Body and Structure @ Cory Nielsen



On show at Cory Nielsen in Vienna is a collection of works by artists Olga Balema, Marlie Mul and Iza Tarasewicz. The installation covers various spaces in the historic Palais Dumba, subtly working in contrast to the rigidity of this formal structure.

Tarasewicz’s Arena II (2016), leads visitors through the space, suspended from the ceiling by hooks and wires. The 70 metre rope has been constructed from silicone and handmade hemp fibre, a technique that adds a strong sense of bodily discomfort when looking at the work. It’s coiling nature with it’s sticky texture conjures up thoughts of the body, as if one’s intestines had been pulled from the gut and hung up to dry. It’s title on the other hand refers to structure, a place for sport or competition, or in more modern times, for political debate. This contrast between soft and organic, against formality and competition, creates an interesting tension.

In the main space, Balema’s Interior Biomorphic Attachment (5), 2014, echoes visual representations of Arena II. Her low slung sculpture sags sadly, low across the wall. The work is constructed using Polyfoam that is folded over a metal frame and then sealed with Latex. The method gives both bodily and structural connotations with the piece appearing soft from a distance, while seeming solid up close. The flesh coloured sculpture, with it’s humanistic sag, again contrasts the formality of the space and as with draping rope above, holds a strange duality that balances between construction and the organic.

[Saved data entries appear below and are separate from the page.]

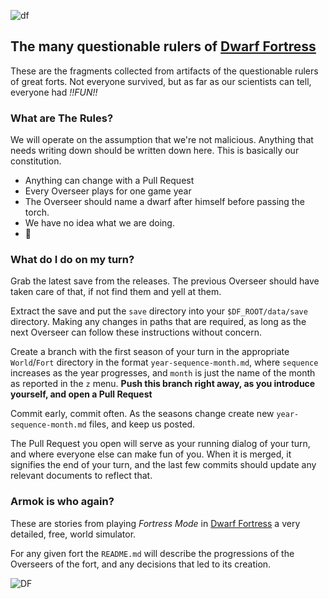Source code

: ![df](http://pixxx.wtf.cat/image/1I2U2S0K162O/title.png)

The many questionable rulers of [Dwarf Fortress](http://www.bay12games.com/dwarves/)
------------------------------------------------------------------------------

These are the fragments collected from artifacts of the questionable rulers of great forts.
Not everyone survived, but as far as our scientists can tell, everyone had *!!FUN!!*

### What are **The Rules**?

We will operate on the assumption that we're not malicious. Anything that needs writing down should
be written down here. This is basically our constitution.

  * Anything can change with a Pull Request
  * Every Overseer plays for one game year
  * The Overseer should name a dwarf after himself before passing the torch.
  * We have no idea what we are doing.
  * :beers:

### What do I do on my turn?

Grab the latest save from the releases. The previous Overseer should have taken care of that, if not
find them and yell at them.

Extract the save and put the `save` directory into your `$DF_ROOT/data/save` directory. Making any changes
in paths that are required, as long as the next Overseer can follow these instructions without concern.

Create a branch with the first season of your turn in the appropriate `World`/`Fort` directory in the format
`year-sequence-month.md`, where `sequence` increases as the year progresses, and `month` is just the name of the
month as reported in the `z` menu. **Push this branch right away, as you introduce yourself, and open a Pull Request**

Commit early, commit often. As the seasons change create new `year-sequence-month.md` files, and keep us posted.

The Pull Request you open will serve as your running dialog of your turn, and where everyone else can make fun of you.
When it is merged, it signifies the end of your turn, and the last few commits should update any relevant documents to
reflect that.

### Armok is who again?

These are stories from playing *Fortress Mode* in [Dwarf Fortress](http://www.bay12games.com/dwarves/) a
very detailed, free,  world simulator.

For any given fort the `README.md` will describe the progressions of
the Overseers of the fort, and any decisions that led to its creation.

![DF](http://f.cl.ly/items/1f3f390a3x0Y1s2l1d0S/dwarf-fortress-thumb.jpg)
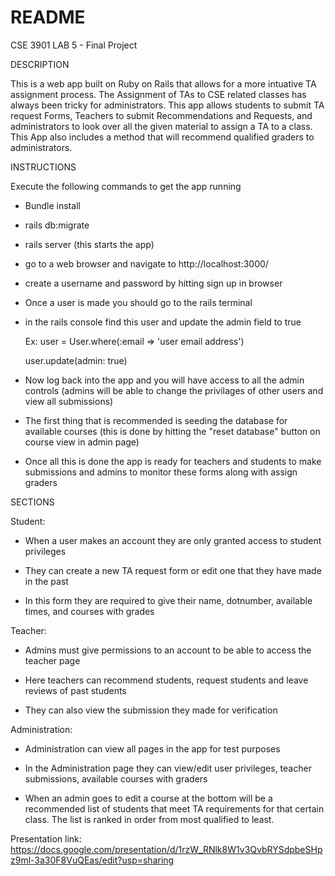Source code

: # README
CSE 3901 LAB 5 - Final Project

DESCRIPTION

This is a web app built on Ruby on Rails that allows for a more intuative TA assignment process. The Assignment of 
TAs to CSE related classes has always been tricky for administrators. This app allows students to submit TA request 
Forms, Teachers to submit Recommendations and Requests, and administrators to look over all the given material to assign 
a TA to a class. This App also includes a method that will recommend qualified graders to administrators.  

INSTRUCTIONS

Execute the following commands to get the app running
* Bundle install

* rails db:migrate

* rails server (this starts the app)

* go to a web browser and navigate to http://localhost:3000/

* create a username and password by hitting sign up in browser

* Once a user is made you should go to the rails terminal

* in the rails console find this user and update the admin field to true 

    Ex: user = User.where(:email => 'user email address')
    
    user.update(admin: true)

* Now log back into the app and you will have access to all the admin controls
(admins will be able to change the privilages of other users and view all submissions)

* The first thing that is recommended is seeding the database for available courses
(this is done by hitting the "reset database" button on course view in admin page)

* Once all this is done the app is ready for teachers and students to make submissions and 
admins to monitor these forms along with assign graders

SECTIONS

Student:

* When a user makes an account they are only granted access to student privileges 

* They can create a new TA request form or edit one that they have made in the past 

* In this form they are required to give their name, dotnumber, available times, and courses with grades

Teacher:

* Admins must give permissions to an account to be able to access the teacher page

* Here teachers can recommend students, request students and leave reviews of past students

* They can also view the submission they made for verification

Administration:

* Administration can view all pages in the app for test purposes 

* In the Administration page they can view/edit user privileges, teacher submissions, available courses with graders

* When an admin goes to edit a course at the bottom will be a recommended list of students that meet TA requirements 
for that certain class. The list is ranked in order from most qualified to least. 

Presentation link: https://docs.google.com/presentation/d/1rzW_RNlk8W1v3QvbRYSdpbeSHpz9ml-3a30F8VuQEas/edit?usp=sharing

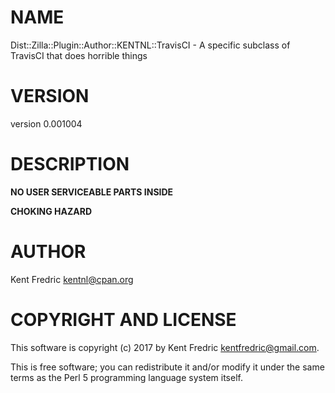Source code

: # NAME

Dist::Zilla::Plugin::Author::KENTNL::TravisCI - A specific subclass of TravisCI that does horrible things

# VERSION

version 0.001004

# DESCRIPTION

**NO USER SERVICEABLE PARTS INSIDE**

**CHOKING HAZARD**

# AUTHOR

Kent Fredric <kentnl@cpan.org>

# COPYRIGHT AND LICENSE

This software is copyright (c) 2017 by Kent Fredric <kentfredric@gmail.com>.

This is free software; you can redistribute it and/or modify it under
the same terms as the Perl 5 programming language system itself.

Mul’s dryly titled Hammers, 2016, follow a similar context. The enlarged hammers have been rendered useless due to their size and materiality. The rubber construction turns a rigid item into a bending, unwieldy one, defeating it’s very purpose and function. This thought along with the weight of the objects matching an average human body, personifies the hammers, giving them the very real human quality of defeat and demise.

In this show, the dialogue between these artists and objects is heightened by the historical and formal nature of the space, one that confines, but also makes the slumping nature of the work feel even more palpable.